In cricket meetings consensus is the way to go
Cricket has been modernized from being a talent-driven sport to one that now takes cognizance of technology, psychology, endurance and technical superiority. The support staff (manager, coach) must now be equipped to confront the challenges of the opposition with precision and must do their research in order to achieve consistent positive results. Additionally, the players are required to pay keen attention to their work ethic, mental approach, knowledge of their environment, the opposition and their rapport in the dressing room.
Australian Greg Chappell in his autobiography Fierce Focus described how his dressing room encounters were counterproductive when he was coach of India’s national team, since there were different status tiers at team meetings. He concluded that the meetings should be separated into senior, intermediate and junior, since the junior players were afraid to speak in front of the seniors or challenge their points.

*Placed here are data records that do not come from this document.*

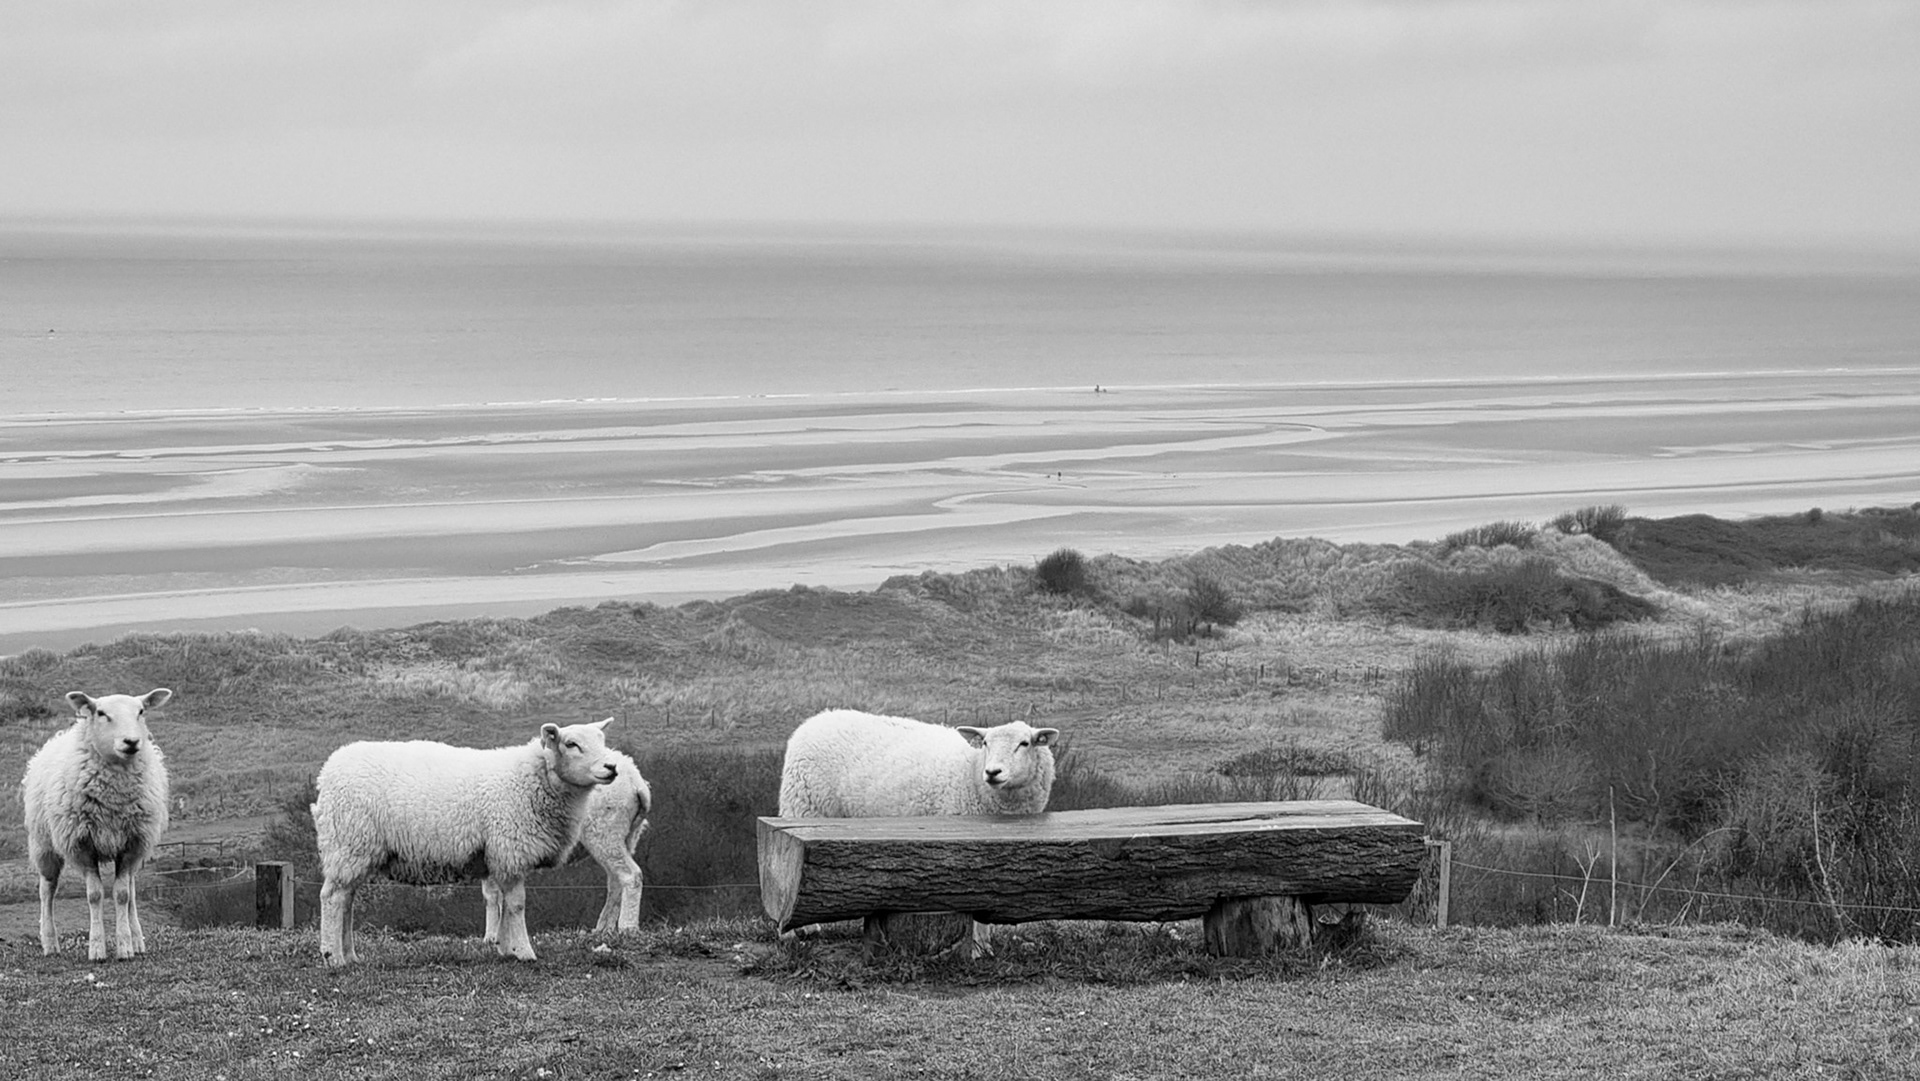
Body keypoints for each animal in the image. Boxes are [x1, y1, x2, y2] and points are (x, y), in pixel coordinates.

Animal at [21, 689, 174, 961]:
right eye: (101, 713)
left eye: (141, 711)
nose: (131, 742)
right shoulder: (82, 845)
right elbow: (94, 895)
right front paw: (97, 948)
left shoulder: (131, 844)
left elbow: (123, 895)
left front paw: (125, 947)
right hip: (43, 844)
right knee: (46, 890)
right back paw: (50, 943)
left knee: (131, 890)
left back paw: (137, 939)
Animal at [312, 718, 619, 967]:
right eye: (571, 743)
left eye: (603, 740)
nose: (612, 767)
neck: (532, 779)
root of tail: (327, 773)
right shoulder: (510, 850)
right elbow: (517, 905)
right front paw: (524, 952)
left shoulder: (499, 858)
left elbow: (503, 903)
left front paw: (505, 949)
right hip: (350, 842)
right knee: (332, 898)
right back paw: (333, 957)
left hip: (354, 851)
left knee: (347, 900)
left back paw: (350, 956)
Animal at [479, 748, 653, 940]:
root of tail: (636, 781)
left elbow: (491, 895)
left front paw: (492, 937)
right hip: (628, 835)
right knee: (615, 881)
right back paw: (603, 929)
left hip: (605, 830)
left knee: (631, 876)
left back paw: (627, 928)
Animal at [777, 708, 1060, 953]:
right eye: (986, 743)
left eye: (1024, 743)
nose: (992, 772)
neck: (971, 773)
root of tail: (819, 718)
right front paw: (977, 948)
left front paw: (984, 947)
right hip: (804, 807)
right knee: (786, 870)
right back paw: (792, 932)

This kind of thing exists even in the local cricketing system in Guyana. In fact in many cases the junior players are not confident enough to make contributions because they feel insecure or believe they are now establishing themselves, while the seniors dominate the meetings and can take a particular angle without the challenge of sufficient reasoning.

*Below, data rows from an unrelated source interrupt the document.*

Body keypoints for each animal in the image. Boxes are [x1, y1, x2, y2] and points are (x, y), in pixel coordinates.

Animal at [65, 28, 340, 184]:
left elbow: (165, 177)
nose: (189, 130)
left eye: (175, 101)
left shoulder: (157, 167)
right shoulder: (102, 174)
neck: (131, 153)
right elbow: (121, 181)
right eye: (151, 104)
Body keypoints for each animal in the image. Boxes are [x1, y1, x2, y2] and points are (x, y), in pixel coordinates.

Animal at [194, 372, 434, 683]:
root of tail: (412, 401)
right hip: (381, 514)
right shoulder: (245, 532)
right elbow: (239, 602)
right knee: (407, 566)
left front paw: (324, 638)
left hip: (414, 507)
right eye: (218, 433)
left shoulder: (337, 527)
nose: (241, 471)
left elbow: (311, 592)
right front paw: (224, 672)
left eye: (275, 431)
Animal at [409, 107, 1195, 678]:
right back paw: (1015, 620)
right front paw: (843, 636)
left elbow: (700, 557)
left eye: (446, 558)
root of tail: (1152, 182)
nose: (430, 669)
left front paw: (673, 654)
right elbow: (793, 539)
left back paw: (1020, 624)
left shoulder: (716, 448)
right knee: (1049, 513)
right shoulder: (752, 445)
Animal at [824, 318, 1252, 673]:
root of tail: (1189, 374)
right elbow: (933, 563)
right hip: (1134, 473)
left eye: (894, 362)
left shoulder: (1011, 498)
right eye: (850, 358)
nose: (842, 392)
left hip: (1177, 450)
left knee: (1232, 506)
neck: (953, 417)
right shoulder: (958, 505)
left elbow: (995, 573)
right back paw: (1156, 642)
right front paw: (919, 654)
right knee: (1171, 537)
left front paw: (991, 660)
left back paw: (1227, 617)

There are other cases where the senior players cannot express themselves and do not speak at all during team meetings. I recall when I first made the senior inter-county team as a teenager for Essequibo in 1995, and when I was called upon to speak, I did. However, the two most senior members and the best batsmen were uncomfortable and did not contribute to the meeting at a time when I was looking for guidance and inspiration from them.
Generally though, I have found that players rely heavily on the technical staff and in particular the coach to solve most of the problems, instead of there being a collaborative effort. This would require the confidence of the team to be at the optimum level, and all the players given support to express themselves without fear or intimidation from the hierarchy. Separating the different status groups as revealed by Gregg Chappell perhaps contributed to his short and contentious tenure as India’s coach. Both seniors and juniors would take the field seeking the same result but not with a common goal or sharing the same concept of what is to be achieved.

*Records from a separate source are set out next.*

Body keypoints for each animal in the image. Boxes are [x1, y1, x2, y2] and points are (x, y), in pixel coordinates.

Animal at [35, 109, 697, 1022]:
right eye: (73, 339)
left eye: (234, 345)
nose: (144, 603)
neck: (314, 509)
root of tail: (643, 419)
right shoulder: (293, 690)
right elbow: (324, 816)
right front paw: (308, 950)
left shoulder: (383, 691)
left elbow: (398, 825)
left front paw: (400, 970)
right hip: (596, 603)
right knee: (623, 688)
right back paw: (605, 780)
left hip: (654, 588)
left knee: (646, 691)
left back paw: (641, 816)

Team meetings should be held in an atmosphere of inclusivity, mutual respect and appreciation for differing views, and the contribution of a centurion should stand equal scrutiny with that of the scoreless. I admired the boldness of England’s coach Andy Flower admitting that it was a mistake to omit spinner Monty Panesar from the first Test against India given his heroics in the second Test that England won. I wonder however whether the views of junior players about the nature of the pitch were given due consideration in determining the eventual composition of the team by the seniors.
Perhaps he was admitting that England’s team meetings would have to look for the consensus of the entire team instead of the opinions of a few. It is always the better option to choose consensus in team building.